↓↓↓

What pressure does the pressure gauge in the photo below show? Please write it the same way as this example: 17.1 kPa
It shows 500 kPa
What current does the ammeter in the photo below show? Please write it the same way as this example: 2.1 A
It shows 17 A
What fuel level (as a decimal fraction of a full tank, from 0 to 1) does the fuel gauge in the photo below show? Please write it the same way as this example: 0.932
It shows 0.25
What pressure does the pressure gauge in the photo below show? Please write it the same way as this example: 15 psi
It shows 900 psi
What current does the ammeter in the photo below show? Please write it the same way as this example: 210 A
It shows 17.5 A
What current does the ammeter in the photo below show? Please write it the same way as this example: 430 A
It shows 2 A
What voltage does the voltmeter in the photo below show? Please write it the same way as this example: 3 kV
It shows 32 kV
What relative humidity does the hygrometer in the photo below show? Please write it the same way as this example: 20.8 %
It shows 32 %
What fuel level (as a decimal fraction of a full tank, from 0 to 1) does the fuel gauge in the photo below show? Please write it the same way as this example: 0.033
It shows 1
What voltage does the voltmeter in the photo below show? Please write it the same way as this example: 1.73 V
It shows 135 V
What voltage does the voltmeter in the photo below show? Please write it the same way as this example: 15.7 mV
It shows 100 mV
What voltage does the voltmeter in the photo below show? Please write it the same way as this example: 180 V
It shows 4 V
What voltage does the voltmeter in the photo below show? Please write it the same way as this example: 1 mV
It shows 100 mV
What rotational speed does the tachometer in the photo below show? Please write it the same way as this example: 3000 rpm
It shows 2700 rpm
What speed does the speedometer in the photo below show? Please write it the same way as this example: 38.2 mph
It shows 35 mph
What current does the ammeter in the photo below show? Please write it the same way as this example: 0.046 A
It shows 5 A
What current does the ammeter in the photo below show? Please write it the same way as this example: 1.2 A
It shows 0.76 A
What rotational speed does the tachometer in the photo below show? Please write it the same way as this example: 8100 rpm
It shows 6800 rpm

↑↑↑

* **Exercise directions**: Reproduce verbatim the portion of the material that begins with the line containing "What relative humidity" and runs through the end of the material, including both of those lines.

* **Worked solution**:
What relative humidity does the hygrometer in the photo below show? Please write it the same way as this example: 20.8 %
It shows 32 %
What fuel level (as a decimal fraction of a full tank, from 0 to 1) does the fuel gauge in the photo below show? Please write it the same way as this example: 0.033
It shows 1
What voltage does the voltmeter in the photo below show? Please write it the same way as this example: 1.73 V
It shows 135 V
What voltage does the voltmeter in the photo below show? Please write it the same way as this example: 15.7 mV
It shows 100 mV
What voltage does the voltmeter in the photo below show? Please write it the same way as this example: 180 V
It shows 4 V
What voltage does the voltmeter in the photo below show? Please write it the same way as this example: 1 mV
It shows 100 mV
What rotational speed does the tachometer in the photo below show? Please write it the same way as this example: 3000 rpm
It shows 2700 rpm
What speed does the speedometer in the photo below show? Please write it the same way as this example: 38.2 mph
It shows 35 mph
What current does the ammeter in the photo below show? Please write it the same way as this example: 0.046 A
It shows 5 A
What current does the ammeter in the photo below show? Please write it the same way as this example: 1.2 A
It shows 0.76 A
What rotational speed does the tachometer in the photo below show? Please write it the same way as this example: 8100 rpm
It shows 6800 rpm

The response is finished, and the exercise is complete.